*Dataset entries*
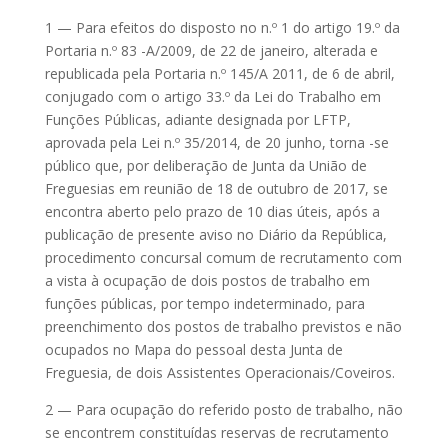
1 — Para efeitos do disposto no n.º 1 do artigo 19.º da
Portaria n.º 83 -A/2009, de 22 de janeiro, alterada e
republicada pela Portaria n.º 145/A 2011, de 6 de abril,
conjugado com o artigo 33.º da Lei do Trabalho em
Funções Públicas, adiante designada por LFTP,
aprovada pela Lei n.º 35/2014, de 20 junho, torna -se
público que, por deliberação de Junta da União de
Freguesias em reunião de 18 de outubro de 2017, se
encontra aberto pelo prazo de 10 dias úteis, após a
publicação de presente aviso no Diário da República,
procedimento concursal comum de recrutamento com
a vista à ocupação de dois postos de trabalho em
funções públicas, por tempo indeterminado, para
preenchimento dos postos de trabalho previstos e não
ocupados no Mapa do pessoal desta Junta de
Freguesia, de dois Assistentes Operacionais/Coveiros.
2 — Para ocupação do referido posto de trabalho, não
se encontrem constituídas reservas de recrutamento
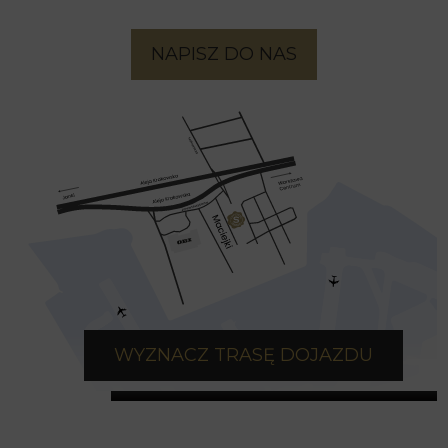
NAPISZ DO NAS
WYZNACZ TRASĘ DOJAZDU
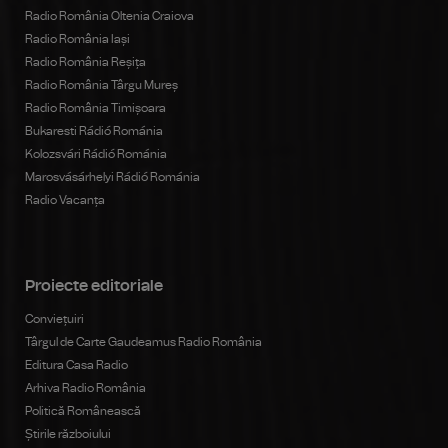
Radio România Oltenia Craiova
Radio România Iași
Radio România Reșița
Radio România Târgu Mureș
Radio România Timișoara
Bukaresti Rádió Románia
Kolozsvári Rádió Románia
Marosvásárhelyi Rádió Románia
Radio Vacanța
Proiecte editoriale
Conviețuiri
Târgul de Carte Gaudeamus Radio România
Editura Casa Radio
Arhiva Radio România
Politică Românească
Știrile războiului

*WHAT YOU NEED TO DO*
Where does the word "dois" appear in the records above? Return every line that holds it.

*OUTPUT OF THE EXERCISE*
a vista à ocupação de dois postos de trabalho em
Freguesia, de dois Assistentes Operacionais/Coveiros.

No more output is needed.